After driving us around the pad in his BMW to demonstrate the slipping and sliding we are expected to perform, Eady and fellow instructor Martin Collins issue us with walkie-talkie sets and send us into battle in our vehicles to listen for radio instructions.
The first task of "understeering" involves speeding up before trying to turn sharply, to rob our wheels of all grip, sending the cars sliding straight ahead until the brakes are applied and control can be regained.
It takes me a couple of circuits before my turns are tight enough to lose control. Eventually I become bold enough, but veer uncomfortably close to the end of the pad before having the wit to apply enough brake.
Eady later twigs that I am pumping my anchors, as my father taught me 40 years ago, rather than slamming my foot down to activate the car's modern ABS braking system.
Then he dashes what's left of my driving self-esteem by telling me I am clutching the steering wheel at an outdated "ten to two" position, which I had always considered the mark of a safe and controlled driver.
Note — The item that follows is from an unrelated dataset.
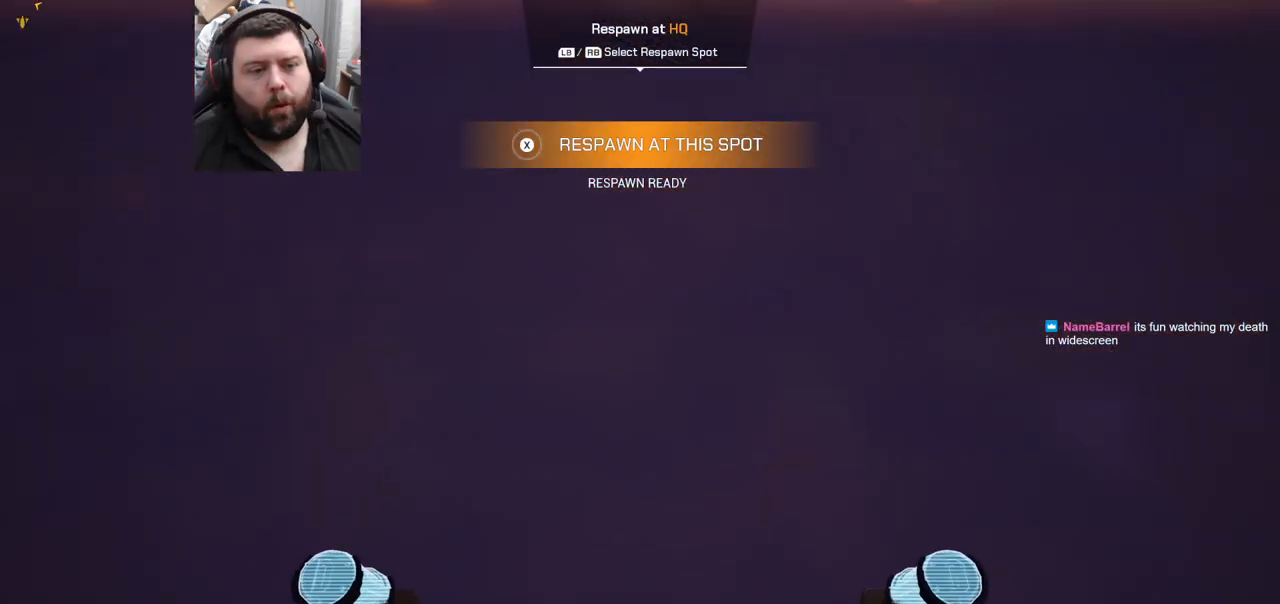
{"buttons": [], "left_stick": "center", "right_stick": "center", "events": []}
Apparently racing drivers around the world have long gripped the wheel at a "quarter to three" to provide the greatest control, and who am I to argue with Eady, who is one of just 10 driving trainers around the world with special BMW accreditation.
It takes more trial and error before I manage to regain traction by applying just enough of the brakes to keep the car in motion before lurching to the next turn.
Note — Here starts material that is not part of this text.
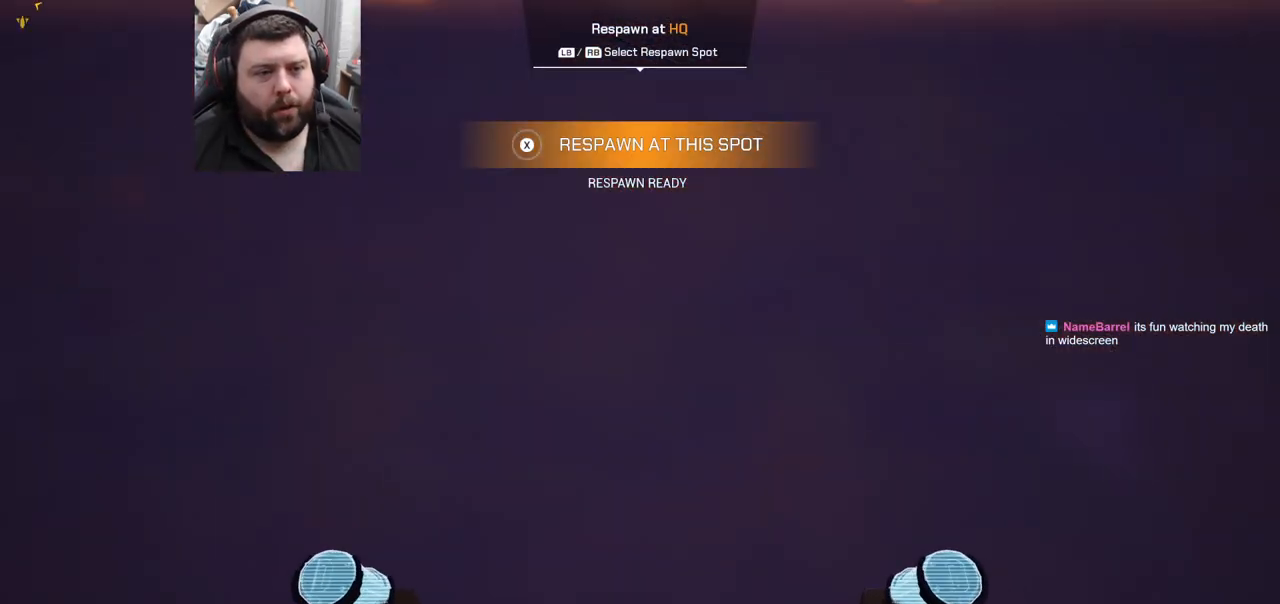
{"buttons": ["SQUARE"], "left_stick": "center", "right_stick": "center", "events": [[117, "SQUARE", "down"]]}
Although it may seem a no-brainer to brake after losing control, Eady says too many drivers panic and struggle to correct their steering, a pointless and potentially dangerous exercise.
The next challenge is "oversteering" for which we are told to drive slowly into a bend and then accelerate out of it, sending our cars into rear wheel spins. This requires a more active survival tactic, still using the brakes, but then "counter-steering" against the slide to get the front wheels to drag the errant rear wheels back into line.
Because I am in a front-wheel-drive car, which is not as well-balanced as rear-drive models but harder to spin out, Eady sits in the passenger seat and uses the handbrake to induce the required emergency.
After disgracing myself with a full-circle spin, followed by a few emergency stops, I get the hang of counter-steering out of trouble.
Then Eady tells me to put my foot on the throttle. This doesn't come naturally but after a few false starts every fibre of me is elated to feel the car shuddering out of the spin.
My feeling of victory is short-lived, though, as Eady tells me I am too jerky both on the throttle and the steering wheel, and need to relax a lot more. Easy for him to say.
He adds that only the most experienced and skilful drivers - and somehow I don't think I fit in that category - should try to accelerate out of a wheel-spin, as it requires fine judgment, and failure will simply increase the impact of a collision.
"Skid control is almost an oxymoron because if you're in a skid you've lost control so it's very hard to rectify it," he says.
"But there are a couple of things you can do - you can brake, you can opposite lock [counter steer] or if you're really, really good sometimes you can get yourself out of the slide."
Our session concludes with time trials in which I am shocked to find after a practice run that I came third among the six-member group, after being allowed behind the wheel of a BMW. But it turns out that the traction control system was inadvertently left on, automatically applying brakes to individual wheels on bends, so I have had an unfair advantage before turning it off for the grand finale and coming second to last.
Fastest round the course is 70-year-old Dutch-born Derek Romeyn of Cambridge, although he comes second to his 68-year-old brother Cees after being penalised for not stopping in the correct position.
The brothers both recall gaining their licences at the minimum driving age of 18 in their homeland, where it was compulsory to be trained by professional instructors.
They lament the lack of such a requirement in New Zealand, which Derek Romeyn says has too many aggressive drivers with inflated opinions of their driving prowess.